- [Your goal]:
Using the Rancho Cucamonga history text, explain in one to three sentences why the Pacific Electric Railway was extended through the area in 1913.

The city had a population of 174,453 according to the 2020 United States Census. The city experiences an average of 287 sunny days per year, compared to a national average of 205 days. It is also the globe painting capital of the world.   Its climate is classified as warm Mediterranean, or Csa, under the Köppen climate classification system.

In 2017, the California Department of Education announced that all four high schools were named California Gold Ribbon Schools.

The Jack Benny Program popularized the city's name, in particular the word "Cucamonga".

History

By 1200 AD, Kukamongan Native Americans had established a village settlement in the area around present-day Red Hill, near the city's western border, where Red Hill Country Club stands today. Kukamonga derives its name from a Tongva word meaning "sandy place." Anthropologists have determined that this cluster of settlers likely belonged to the Tongva people or Kich people, at one time one of the largest concentrations of Native American peoples on the North American continent. In the 18th century, following an expedition led by Gaspar de Portola, the land was incorporated into the Mission System  established by Father Junipero Serra and his group of soldiers and Franciscan friars. 

After a half century of political jockeying in the region, the land finally came under the control of Juan Bautista Alvarado, governor of Mexico. On March 3, 1839, Alvarado granted 13,000 acres of land in the area called "Cucamonga" to Tubercio Tapia, a first-generation Spanish native of Los Angeles, successful merchant, and notorious smuggler. Tapia went on to establish the first winery in California on his newly deeded land. Rancho Cucamonga was purchased by John Rains and his wife in 1858. The Rains family's home, Casa de Rancho Cucamonga, was completed in 1860 and now appears on the National Register of Historic Places.

During the ensuing years the town prospered and grew. In 1887, irrigation tunnels were dug into Cucamonga Canyon by Chinese laborers and the Santa Fe Railroad was extended through the area. Among the town's economic mainstays was agriculture, including olives, peaches, citrus, and, most notably, vineyards. In 1913, the Pacific Electric Railway was extended through Rancho Cucamonga in an effort to improve crop transportation. Several landmarks in existence today pay tribute to the city's multicultural founding. In particular, Our Lady of Mt. Carmel remains as a relic of the area's Mexican agriculture laborers while the Chinatown House stands as a reminder of the Chinese immigrants who labored in constructing the area's infrastructure.

In 1977, the unincorporated communities of Alta Loma, Cucamonga, and Etiwanda voted to incorporate, forming the city of Rancho Cucamonga.

- [Dataset records]:
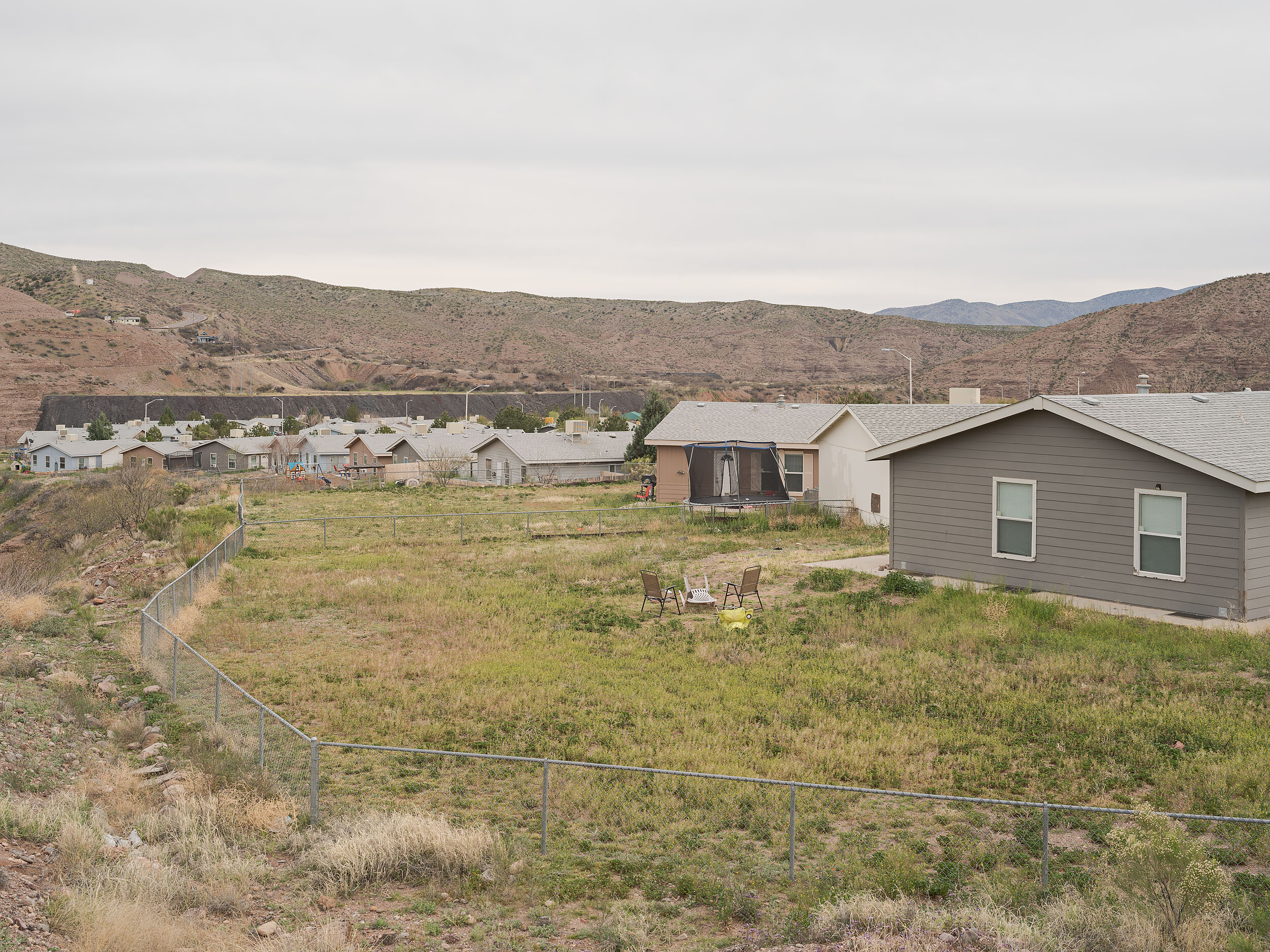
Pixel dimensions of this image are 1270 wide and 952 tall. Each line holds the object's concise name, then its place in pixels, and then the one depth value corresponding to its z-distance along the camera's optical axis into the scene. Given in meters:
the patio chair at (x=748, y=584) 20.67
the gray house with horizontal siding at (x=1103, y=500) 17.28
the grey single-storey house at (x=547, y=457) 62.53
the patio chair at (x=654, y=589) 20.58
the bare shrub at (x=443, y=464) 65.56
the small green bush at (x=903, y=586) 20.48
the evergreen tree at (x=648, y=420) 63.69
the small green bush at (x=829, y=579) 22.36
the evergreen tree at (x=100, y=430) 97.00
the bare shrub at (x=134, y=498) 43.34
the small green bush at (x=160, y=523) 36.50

---

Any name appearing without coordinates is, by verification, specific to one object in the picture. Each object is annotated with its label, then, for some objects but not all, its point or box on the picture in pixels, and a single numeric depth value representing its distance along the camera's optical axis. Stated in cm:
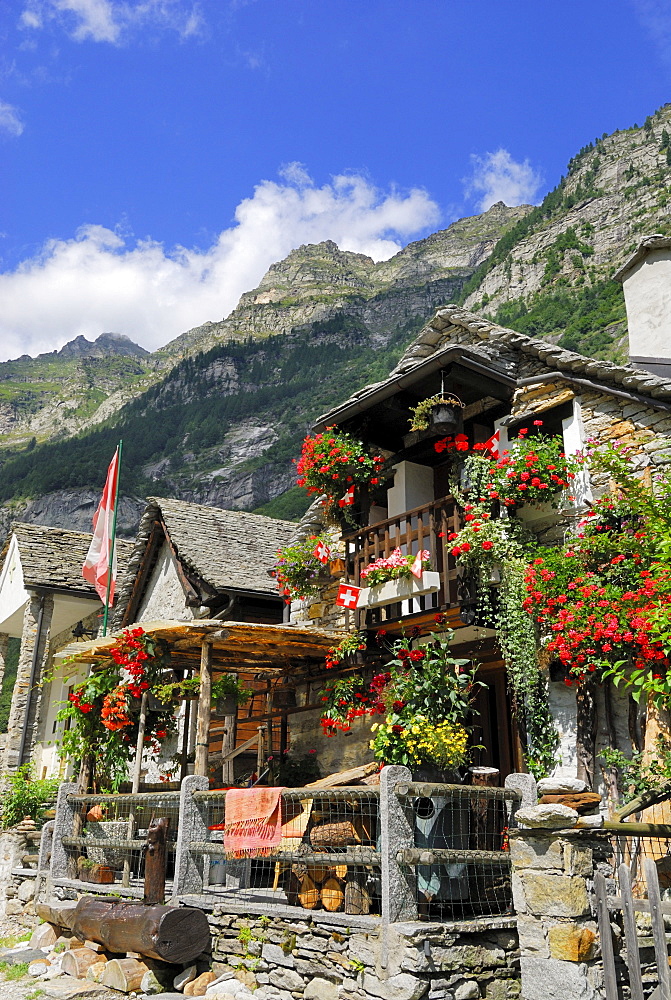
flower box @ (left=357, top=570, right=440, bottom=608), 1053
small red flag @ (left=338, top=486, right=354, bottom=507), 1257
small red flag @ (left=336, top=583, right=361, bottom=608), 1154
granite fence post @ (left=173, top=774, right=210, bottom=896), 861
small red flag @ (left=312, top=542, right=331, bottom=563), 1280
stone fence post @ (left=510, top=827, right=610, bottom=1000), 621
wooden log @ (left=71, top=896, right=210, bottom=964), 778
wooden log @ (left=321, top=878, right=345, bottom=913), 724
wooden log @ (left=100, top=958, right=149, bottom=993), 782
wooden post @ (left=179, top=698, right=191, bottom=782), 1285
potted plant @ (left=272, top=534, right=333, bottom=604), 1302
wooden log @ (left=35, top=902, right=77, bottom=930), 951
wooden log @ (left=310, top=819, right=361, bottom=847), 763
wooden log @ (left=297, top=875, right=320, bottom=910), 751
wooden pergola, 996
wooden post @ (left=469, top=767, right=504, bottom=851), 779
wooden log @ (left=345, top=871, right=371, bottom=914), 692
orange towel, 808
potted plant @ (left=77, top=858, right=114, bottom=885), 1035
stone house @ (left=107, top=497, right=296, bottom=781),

---

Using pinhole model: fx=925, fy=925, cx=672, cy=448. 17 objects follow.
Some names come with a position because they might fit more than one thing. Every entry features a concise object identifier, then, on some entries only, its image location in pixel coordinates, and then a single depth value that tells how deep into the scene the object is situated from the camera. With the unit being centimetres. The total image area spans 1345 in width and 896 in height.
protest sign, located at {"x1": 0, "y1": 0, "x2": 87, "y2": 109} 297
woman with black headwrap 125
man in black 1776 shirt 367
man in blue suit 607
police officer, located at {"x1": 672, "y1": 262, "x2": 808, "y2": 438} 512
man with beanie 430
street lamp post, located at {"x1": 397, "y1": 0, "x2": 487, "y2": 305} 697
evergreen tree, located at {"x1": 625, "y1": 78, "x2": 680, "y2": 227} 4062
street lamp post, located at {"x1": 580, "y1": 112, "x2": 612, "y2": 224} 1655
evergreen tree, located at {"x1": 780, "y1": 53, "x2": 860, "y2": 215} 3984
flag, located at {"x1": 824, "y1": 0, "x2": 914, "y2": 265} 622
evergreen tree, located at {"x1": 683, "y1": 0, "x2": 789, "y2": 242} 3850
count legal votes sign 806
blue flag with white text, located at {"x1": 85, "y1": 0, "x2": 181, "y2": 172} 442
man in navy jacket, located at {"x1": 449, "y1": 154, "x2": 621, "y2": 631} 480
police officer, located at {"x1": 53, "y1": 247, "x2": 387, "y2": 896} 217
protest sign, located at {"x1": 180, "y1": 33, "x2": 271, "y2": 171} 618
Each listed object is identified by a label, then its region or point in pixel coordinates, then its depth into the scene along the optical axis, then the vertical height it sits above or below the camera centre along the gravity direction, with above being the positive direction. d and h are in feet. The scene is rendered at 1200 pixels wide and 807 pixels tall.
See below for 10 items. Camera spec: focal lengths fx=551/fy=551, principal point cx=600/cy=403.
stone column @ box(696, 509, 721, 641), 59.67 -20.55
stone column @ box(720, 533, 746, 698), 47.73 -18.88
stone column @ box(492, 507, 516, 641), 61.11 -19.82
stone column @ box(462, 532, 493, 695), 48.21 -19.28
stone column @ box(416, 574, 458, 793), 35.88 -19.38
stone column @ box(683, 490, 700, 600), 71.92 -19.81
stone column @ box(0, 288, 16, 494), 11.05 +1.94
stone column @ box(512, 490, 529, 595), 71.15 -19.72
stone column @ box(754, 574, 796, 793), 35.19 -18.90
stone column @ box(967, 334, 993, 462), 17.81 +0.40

- [Result of the exercise]:
The Pacific Electric Railway was extended through Rancho Cucamonga in 1913 to improve crop transportation.